The demo is the easy 80 percent
Wiring up a model and getting a good answer takes an afternoon. The remaining work is everything that happens when the input is weird, the model is confidently wrong, or the user asks something you never tested. That part takes the other three weeks, and it is the part that decides whether anyone keeps using the thing.
So plan for it. Budget more time for evaluation and guardrails than for the happy path, because the happy path mostly builds itself.
RAG: retrieval is the hard part, not generation
Most useful LLM features need your data, not just the model’s training. Retrieval-augmented generation is the standard answer: find the relevant chunks, put them in the prompt, let the model answer from them. Simple to describe, fiddly to get right.
The quality of a RAG system is almost entirely the quality of its retrieval. If you fetch the wrong chunks, no amount of prompt cleverness saves you. Spend your time on chunking strategy, on whether you actually need embeddings or whether plain keyword search wins for your data, and on measuring whether the retrieved context contains the answer before you ever look at the generation step.
One concrete tip: log the retrieved chunks for every query in development. Half my RAG bugs were obvious the moment I saw what the retriever actually pulled.
You cannot improve what you do not measure
“It seems better” is not a metric. Before you tune anything, build a small evaluation set: thirty to fifty real inputs with known good outputs. Run it on every change. It feels like overkill until the day a prompt tweak that “obviously improved things” quietly broke a third of your cases.
Evals do not need to be fancy. A spreadsheet of inputs, expected behavior, and a pass or fail you check by eye beats no evals at all. Automate it later once you know what you are measuring.
Treat the model output as untrusted
This is the lesson that connects to security. Model output is just text, and if you feed it into a database query, a shell command, or another system, it can do damage the same way user input can.

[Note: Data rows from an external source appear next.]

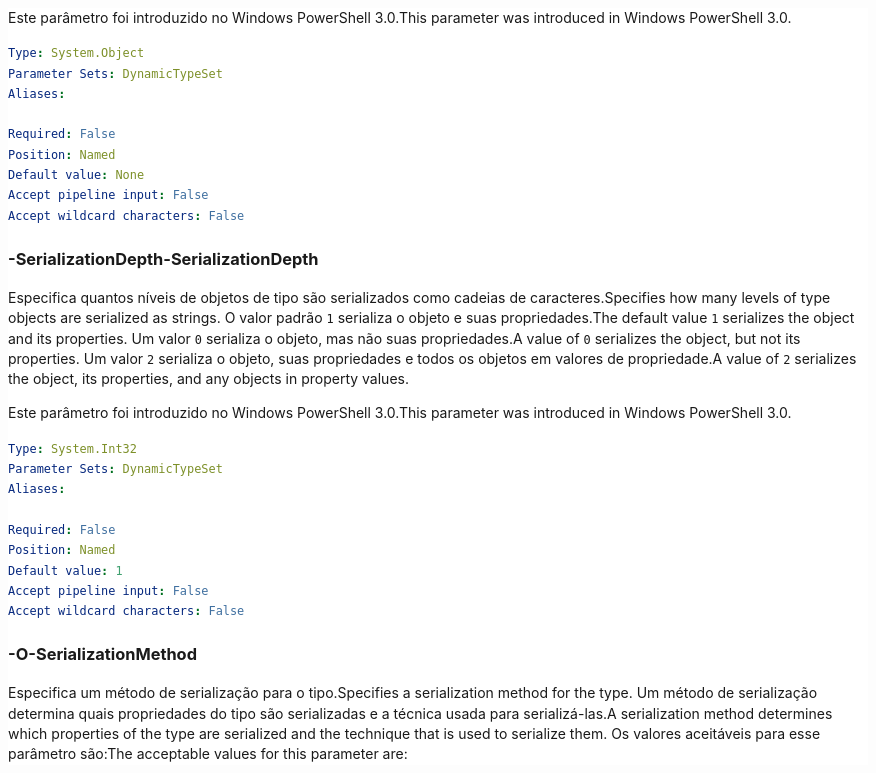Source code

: <span data-ttu-id="14d42-232">Este parâmetro foi introduzido no Windows PowerShell 3.0.</span><span class="sxs-lookup"><span data-stu-id="14d42-232">This parameter was introduced in Windows PowerShell 3.0.</span></span>

```yaml
Type: System.Object
Parameter Sets: DynamicTypeSet
Aliases:

Required: False
Position: Named
Default value: None
Accept pipeline input: False
Accept wildcard characters: False
```

### <span data-ttu-id="14d42-233">-SerializationDepth</span><span class="sxs-lookup"><span data-stu-id="14d42-233">-SerializationDepth</span></span>

<span data-ttu-id="14d42-234">Especifica quantos níveis de objetos de tipo são serializados como cadeias de caracteres.</span><span class="sxs-lookup"><span data-stu-id="14d42-234">Specifies how many levels of type objects are serialized as strings.</span></span> <span data-ttu-id="14d42-235">O valor padrão `1` serializa o objeto e suas propriedades.</span><span class="sxs-lookup"><span data-stu-id="14d42-235">The default value `1` serializes the object and its properties.</span></span> <span data-ttu-id="14d42-236">Um valor `0` serializa o objeto, mas não suas propriedades.</span><span class="sxs-lookup"><span data-stu-id="14d42-236">A value of `0` serializes the object, but not its properties.</span></span> <span data-ttu-id="14d42-237">Um valor `2` serializa o objeto, suas propriedades e todos os objetos em valores de propriedade.</span><span class="sxs-lookup"><span data-stu-id="14d42-237">A value of `2` serializes the object, its properties, and any objects in property values.</span></span>

<span data-ttu-id="14d42-238">Este parâmetro foi introduzido no Windows PowerShell 3.0.</span><span class="sxs-lookup"><span data-stu-id="14d42-238">This parameter was introduced in Windows PowerShell 3.0.</span></span>

```yaml
Type: System.Int32
Parameter Sets: DynamicTypeSet
Aliases:

Required: False
Position: Named
Default value: 1
Accept pipeline input: False
Accept wildcard characters: False
```

### <span data-ttu-id="14d42-239">-O</span><span class="sxs-lookup"><span data-stu-id="14d42-239">-SerializationMethod</span></span>

<span data-ttu-id="14d42-240">Especifica um método de serialização para o tipo.</span><span class="sxs-lookup"><span data-stu-id="14d42-240">Specifies a serialization method for the type.</span></span> <span data-ttu-id="14d42-241">Um método de serialização determina quais propriedades do tipo são serializadas e a técnica usada para serializá-las.</span><span class="sxs-lookup"><span data-stu-id="14d42-241">A serialization method determines which properties of the type are serialized and the technique that is used to serialize them.</span></span> <span data-ttu-id="14d42-242">Os valores aceitáveis para esse parâmetro são:</span><span class="sxs-lookup"><span data-stu-id="14d42-242">The acceptable values for this parameter are:</span></span>
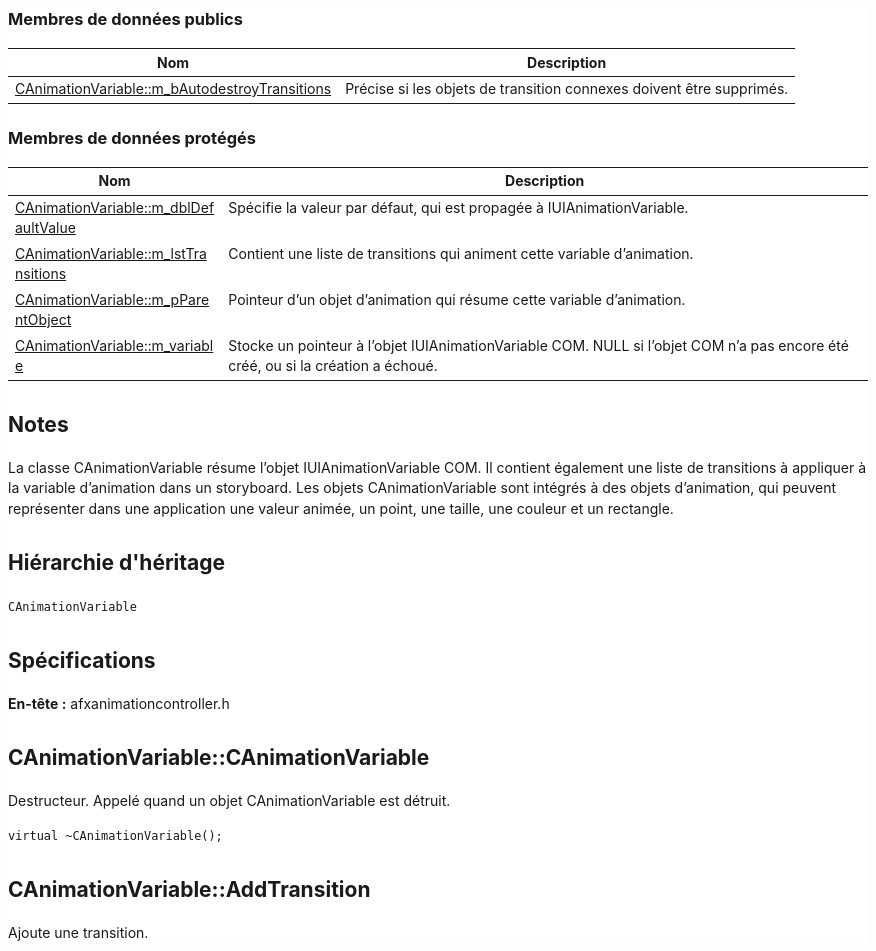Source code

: ### <a name="public-data-members"></a>Membres de données publics

|Nom|Description|
|----------|-----------------|
|[CAnimationVariable::m_bAutodestroyTransitions](#m_bautodestroytransitions)|Précise si les objets de transition connexes doivent être supprimés.|

### <a name="protected-data-members"></a>Membres de données protégés

|Nom|Description|
|----------|-----------------|
|[CAnimationVariable::m_dblDefaultValue](#m_dbldefaultvalue)|Spécifie la valeur par défaut, qui est propagée à IUIAnimationVariable.|
|[CAnimationVariable::m_lstTransitions](#m_lsttransitions)|Contient une liste de transitions qui animent cette variable d’animation.|
|[CAnimationVariable::m_pParentObject](#m_pparentobject)|Pointeur d’un objet d’animation qui résume cette variable d’animation.|
|[CAnimationVariable::m_variable](#m_variable)|Stocke un pointeur à l’objet IUIAnimationVariable COM. NULL si l’objet COM n’a pas encore été créé, ou si la création a échoué.|

## <a name="remarks"></a>Notes

La classe CAnimationVariable résume l’objet IUIAnimationVariable COM. Il contient également une liste de transitions à appliquer à la variable d’animation dans un storyboard. Les objets CAnimationVariable sont intégrés à des objets d’animation, qui peuvent représenter dans une application une valeur animée, un point, une taille, une couleur et un rectangle.

## <a name="inheritance-hierarchy"></a>Hiérarchie d'héritage

`CAnimationVariable`

## <a name="requirements"></a>Spécifications

**En-tête :** afxanimationcontroller.h

## <a name="canimationvariablecanimationvariable"></a><a name="_dtorcanimationvariable"></a>CAnimationVariable::CAnimationVariable

Destructeur. Appelé quand un objet CAnimationVariable est détruit.

```
virtual ~CAnimationVariable();
```

## <a name="canimationvariableaddtransition"></a><a name="addtransition"></a>CAnimationVariable::AddTransition

Ajoute une transition.
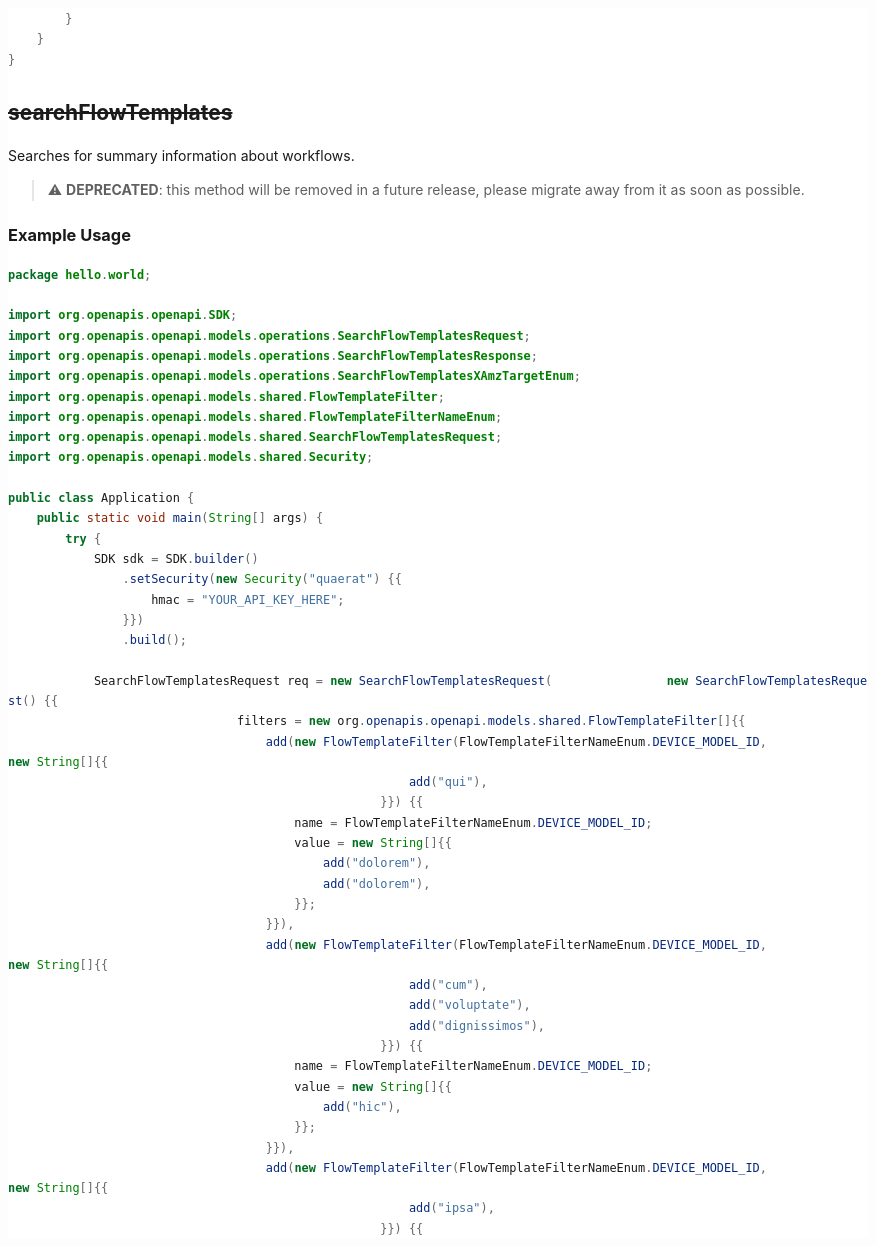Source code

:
 ```java
        }
    }
}
```

## ~~searchFlowTemplates~~

Searches for summary information about workflows.

> :warning: **DEPRECATED**: this method will be removed in a future release, please migrate away from it as soon as possible.

### Example Usage

```java
package hello.world;

import org.openapis.openapi.SDK;
import org.openapis.openapi.models.operations.SearchFlowTemplatesRequest;
import org.openapis.openapi.models.operations.SearchFlowTemplatesResponse;
import org.openapis.openapi.models.operations.SearchFlowTemplatesXAmzTargetEnum;
import org.openapis.openapi.models.shared.FlowTemplateFilter;
import org.openapis.openapi.models.shared.FlowTemplateFilterNameEnum;
import org.openapis.openapi.models.shared.SearchFlowTemplatesRequest;
import org.openapis.openapi.models.shared.Security;

public class Application {
    public static void main(String[] args) {
        try {
            SDK sdk = SDK.builder()
                .setSecurity(new Security("quaerat") {{
                    hmac = "YOUR_API_KEY_HERE";
                }})
                .build();

            SearchFlowTemplatesRequest req = new SearchFlowTemplatesRequest(                new SearchFlowTemplatesRequest() {{
                                filters = new org.openapis.openapi.models.shared.FlowTemplateFilter[]{{
                                    add(new FlowTemplateFilter(FlowTemplateFilterNameEnum.DEVICE_MODEL_ID,                 new String[]{{
                                                        add("qui"),
                                                    }}) {{
                                        name = FlowTemplateFilterNameEnum.DEVICE_MODEL_ID;
                                        value = new String[]{{
                                            add("dolorem"),
                                            add("dolorem"),
                                        }};
                                    }}),
                                    add(new FlowTemplateFilter(FlowTemplateFilterNameEnum.DEVICE_MODEL_ID,                 new String[]{{
                                                        add("cum"),
                                                        add("voluptate"),
                                                        add("dignissimos"),
                                                    }}) {{
                                        name = FlowTemplateFilterNameEnum.DEVICE_MODEL_ID;
                                        value = new String[]{{
                                            add("hic"),
                                        }};
                                    }}),
                                    add(new FlowTemplateFilter(FlowTemplateFilterNameEnum.DEVICE_MODEL_ID,                 new String[]{{
                                                        add("ipsa"),
                                                    }}) {{
```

If an agent reads untrusted content, that content can carry instructions, which is the prompt-injection problem I cover in agentic AI in cybersecurity.
Validate structured output against a schema. Never pass raw model text into anything that executes. The same “input is hostile” mindset from my developer security checklist applies directly to what comes out of the model, not just what goes in.
Cost and latency are product decisions
The biggest model is rarely the right default. A smaller model that answers in 400 milliseconds often beats a larger one that takes four seconds, because users feel latency immediately and judge quality slowly. Cache aggressively. Route easy queries to cheap models and save the expensive one for the hard cases.
Pick your model tier on purpose. I default to the most capable model while building, then drop down once I know which calls actually need the horsepower.
Where this leaves you
Shipping AI features is mostly normal engineering with a probabilistic component bolted on. The model is the fun part and the smallest part. Retrieval, evaluation, validation, and the plumbing around it are the job. If you are building the surrounding system from scratch, the patterns in modern full-stack architecture are where the model actually has to live.